How do Plays run, and what controls their order?
Last updated: June 17, 2026
The order Plays run in depends on how the Play is triggered, plus a handful of sequence-level enrollment rules that determine whether each contact actually makes it into a sequence.
How Plays fire
A Play's firing behavior is determined by its trigger. Different trigger types fire differently:
Continuous triggers — Audience, Web Intent, LinkedIn engagement (likes, comments, follows, profile views), New Hire signals. These fire whenever a new match appears. The system evaluates on a ~15-minute polling cycle.
One-shot triggers — Manual. Fires only when you invoke it from the Audience view.
Scheduled triggers — Schedule. Fires on a cadence you configure.
External triggers — Webhook, Zapier. Fires when an outside system calls them.
Two things to know about continuous triggers:
Audiences are dynamic. A contact who matched yesterday may not match today as their CRM data changes.
The Play does not automatically re-evaluate contacts it has already processed. Editing a Play and republishing affects new matches only.
Retrigger interval — for periodic re-evaluation
Any Play can have an optional retrigger interval that re-evaluates the audience on a cadence. Configure it in the Play's settings (gear icon → re-run settings). Minimum cadence: 1 day.
This is what you'd use when you want a Play to periodically re-check whether new matches have appeared (e.g., re-run weekly against your ICP audience to pick up any new accounts).
Why a contact might not be enrolled even though they qualify
A contact can pass the audience criteria and still not end up in the sequence. The most common reasons:
Default re-enrollment is "never." By default, a contact who has been enrolled in any sequence cannot be enrolled in another one. To allow re-enrollment, go to Settings → Features → Sequences → Rulesets and configure "Allow enrollment into multiple Sequences" and/or "Allow re-enrollment into the same sequence."

Already in another sequence. Contacts cannot be in two sequences simultaneously, regardless of ruleset settings. They must complete or be unenrolled first.
Exclusions. Org-level, ruleset-level, or audience-level exclusions can block enrollment. Check the contact's Exclusions tab to see which rule fired.

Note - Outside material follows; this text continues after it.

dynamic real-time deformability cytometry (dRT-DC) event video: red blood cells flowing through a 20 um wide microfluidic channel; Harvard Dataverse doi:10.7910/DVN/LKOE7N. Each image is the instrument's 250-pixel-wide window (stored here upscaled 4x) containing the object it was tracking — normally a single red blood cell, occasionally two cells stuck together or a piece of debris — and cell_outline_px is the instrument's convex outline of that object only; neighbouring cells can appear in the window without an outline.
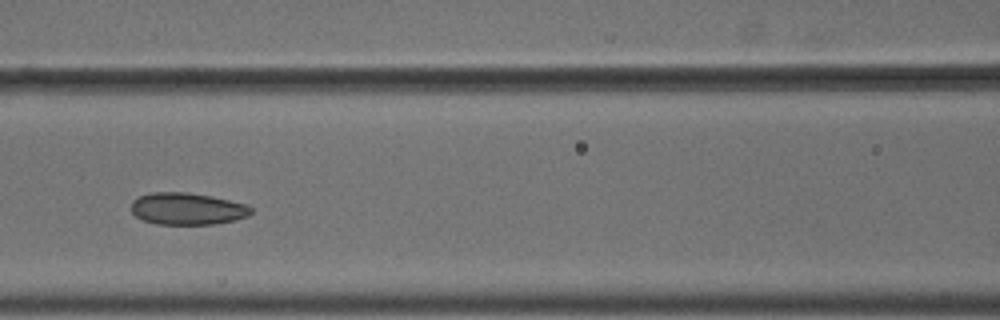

No routing target. The contact's persona has no matching route in the Sequence Enrollment node. Add a route for that persona, or an "Everyone else" catch-all.
Opted out. Contacts on the suppression list are excluded.
Mailbox or company cap. If the daily mailbox limit or per-company enrollment cap is hit, the contact sits in Queued until capacity frees up.
CRM sync timing race. CRM sync runs every ~15 minutes and Plays evaluate every ~15 minutes. If a CRM field changes right before a Play fires (e.g., an opportunity is created on a company), the exclusion data may not be in Unify yet. To mitigate, add a 5–15 minute delay node at the start of time-sensitive Plays.
Diagnosing enrollment failures
For per-contact diagnosis:
Open the Play → Metrics tab → click the Sequence node (or the "Not Enrolled" count).

See the breakdown of why each contact wasn't enrolled.

For a specific contact, open their record and check the Exclusions and Activity tabs.
For aggregate analysis:
The Execution Logs tab in the Play Builder shows detailed enrollment attempts.

The Play's Metrics tab shows "Not Enrolled" counts grouped by reason.
Timing notes
A few cadences are worth knowing:
CRM sync: ~15 minutes (Salesforce and HubSpot).
Play trigger evaluation: ~15 minutes.
Exclusion change propagation: 30–45 minutes.
Enrollment counters: can lag 30–60 minutes during eligibility checks. Let the system finish before re-investigating.
If you've made a settings change and re-run a Play immediately, give the system 30+ minutes before assuming the change didn't take effect.